New close-up photos of Titan, Saturn's biggest moon, show its mysterious and massive dunes in more detail than ever before.
NASA's Cassini orbiter obtained these images when it flew by Titan for the 122nd time on July 25, 2016. The spacecraft was just 607 miles (976 kilometers) above the alien moon's southern hemisphere, according to NASA officials.
The new images include an area called the "Shangri-La Sand Sea," a large dark region with hundreds of long and linear sand dunes. A part of this region had been imaged before, but the new image covers more ground and in greater detail. You can see new video of Titan's 'Shangri-La Sand Sea' by NASA here.
Another image reveals the never-before-seen "Xanadu annex," which lies just south of Xanadu, a region with an Earth-like landscape first imaged by Cassini in 1994. [Amazing Photos: Titan, Saturn's Largest Moon]
Because Titan's atmosphere is thick and hazy, its surface is not easily visible with ordinary cameras. But Cassini comes equipped with a special radar instrument that allows it to see through the obstructing fog by beaming radio waves down to the surface.

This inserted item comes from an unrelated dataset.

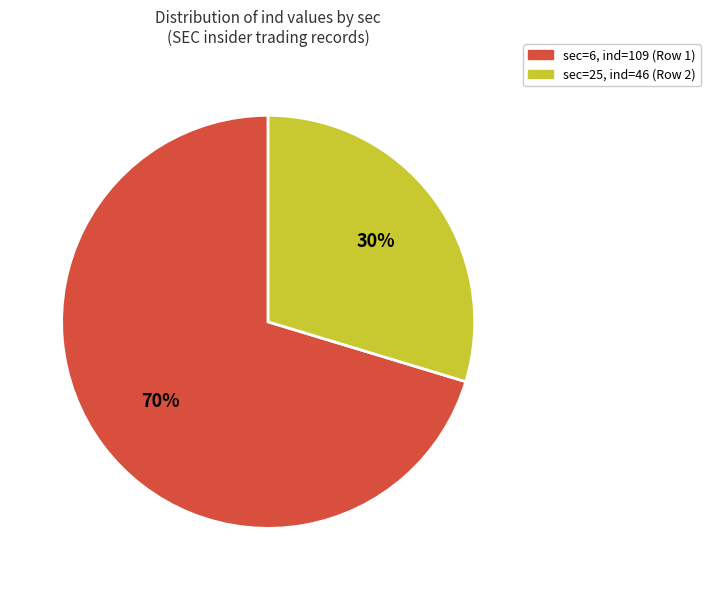

Is there any slice that represents more than half of the pie?

Yes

Cassini's radio waves bounce off of Titan's surface, and the different ground features reflect the waves back at Cassini with different timing and slightly altered wavelengths. By recording these changes to the radio waves, Cassini's radar instrument can construct an image of the landscapes beneath Titan's atmosphere.
Titan's surface is teeming with dunes similar to sand dunes here on Earth, but they aren't made of silicates like our sand. Instead, Titan's sand contains grainy hydrocarbons that formed in its atmosphere before precipitating onto the ground.
The dunes reach heights of more than 300 feet (91 meters), which is gigantic compared to average sand dunes on Earth. Their structures can reveal information about Titan's surface topography and wind patterns. [Titan Sand Dunes Reveal Clues of Saturn Moon's Past]
"Dunes are dynamic features. They're deflected by obstacles along the downwind path, often making beautiful, undulating patterns," Jani Radebaugh, a Cassini radar team associate at Brigham Young University in Provo, Utah, said in a statement.
These new images of Titan's southern terrain will also be Cassini's last. The spacecraft will spend the remainder of its mission checking out lakes and seas in the north. After four more flybys of Saturn's giant moon, Cassini will end its mission by plunging straight into Saturn's atmosphere.